DATA:
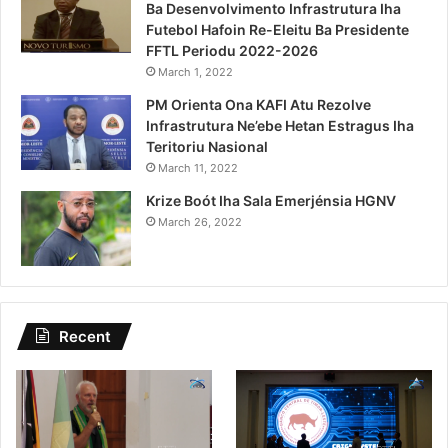
Ba Desenvolvimento Infrastrutura Iha
Futebol Hafoin Re-Eleitu Ba Presidente
FFTL Periodu 2022-2026
March 1, 2022
PM Orienta Ona KAFI Atu Rezolve
Infrastrutura Ne’ebe Hetan Estragus Iha
Teritoriu Nasional
March 11, 2022
Krize Boót Iha Sala Emerjénsia HGNV
March 26, 2022
Recent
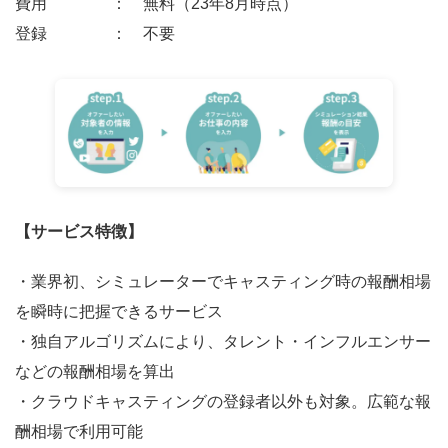
費用 ： 無料（23年8月時点）
登録 ： 不要
【サービス特徴】
・業界初、シミュレーターでキャスティング時の報酬相場
を瞬時に把握できるサービス
・独自アルゴリズムにより、タレント・インフルエンサー
などの報酬相場を算出
・クラウドキャスティングの登録者以外も対象。広範な報
酬相場で利用可能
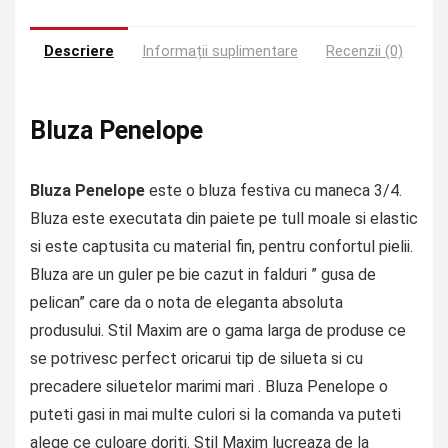
Descriere
Informații suplimentare
Recenzii (0)
Bluza Penelope
Bluza Penelope
este o bluza festiva cu maneca 3/4.
Bluza este executata din paiete pe tull moale si elastic
si este captusita cu material fin, pentru confortul pielii.
Bluza are un guler pe bie cazut in falduri ” gusa de
pelican” care da o nota de eleganta absoluta
produsului. Stil Maxim are o gama larga de produse ce
se potrivesc perfect oricarui tip de silueta si cu
precadere siluetelor marimi mari . Bluza Penelope o
puteti gasi in mai multe culori si la comanda va puteti
alege ce culoare doriti. Stil Maxim lucreaza de la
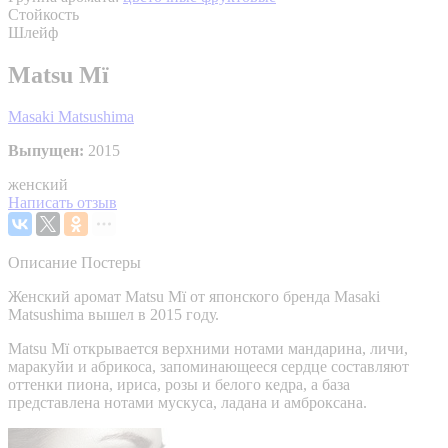
Стойкость
Шлейф
Matsu Mï
Masaki Matsushima
Выпущен:
2015
женский
Написать отзыв
Описание
Постеры
Женский аромат Matsu Mï от японского бренда Masaki
Matsushima вышел в 2015 году.
Matsu Mï открывается верхними нотами мандарина, личи,
маракуйи и абрикоса, запоминающееся сердце составляют
оттенки пиона, ириса, розы и белого кедра, а база
представлена нотами мускуса, ладана и амброксана.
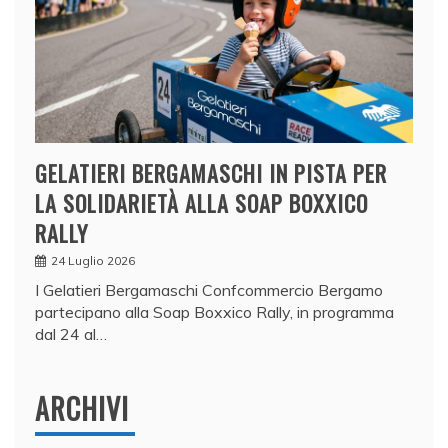
GELATIERI BERGAMASCHI IN PISTA PER
LA SOLIDARIETÀ ALLA SOAP BOXXICO
RALLY
24 Luglio 2026
I Gelatieri Bergamaschi Confcommercio Bergamo
partecipano alla Soap Boxxico Rally, in programma
dal 24 al…
ARCHIVI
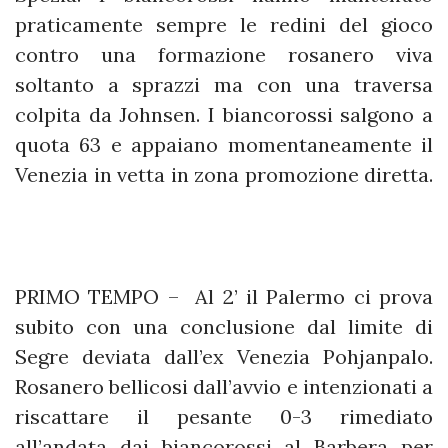
praticamente sempre le redini del gioco
contro una formazione rosanero viva
soltanto a sprazzi ma con una traversa
colpita da Johnsen. I biancorossi salgono a
quota 63 e appaiano momentaneamente il
Venezia in vetta in zona promozione diretta.
PRIMO TEMPO – Al 2’ il Palermo ci prova
subito con una conclusione dal limite di
Segre deviata dall’ex Venezia Pohjanpalo.
Rosanero bellicosi dall’avvio e intenzionati a
riscattare il pesante 0-3 rimediato
all’andata dai biancorossi al Barbera per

TRY IT: Scan the records above. Return every line with "March" in it.

SOLUTION:
March 1, 2022
March 11, 2022
March 26, 2022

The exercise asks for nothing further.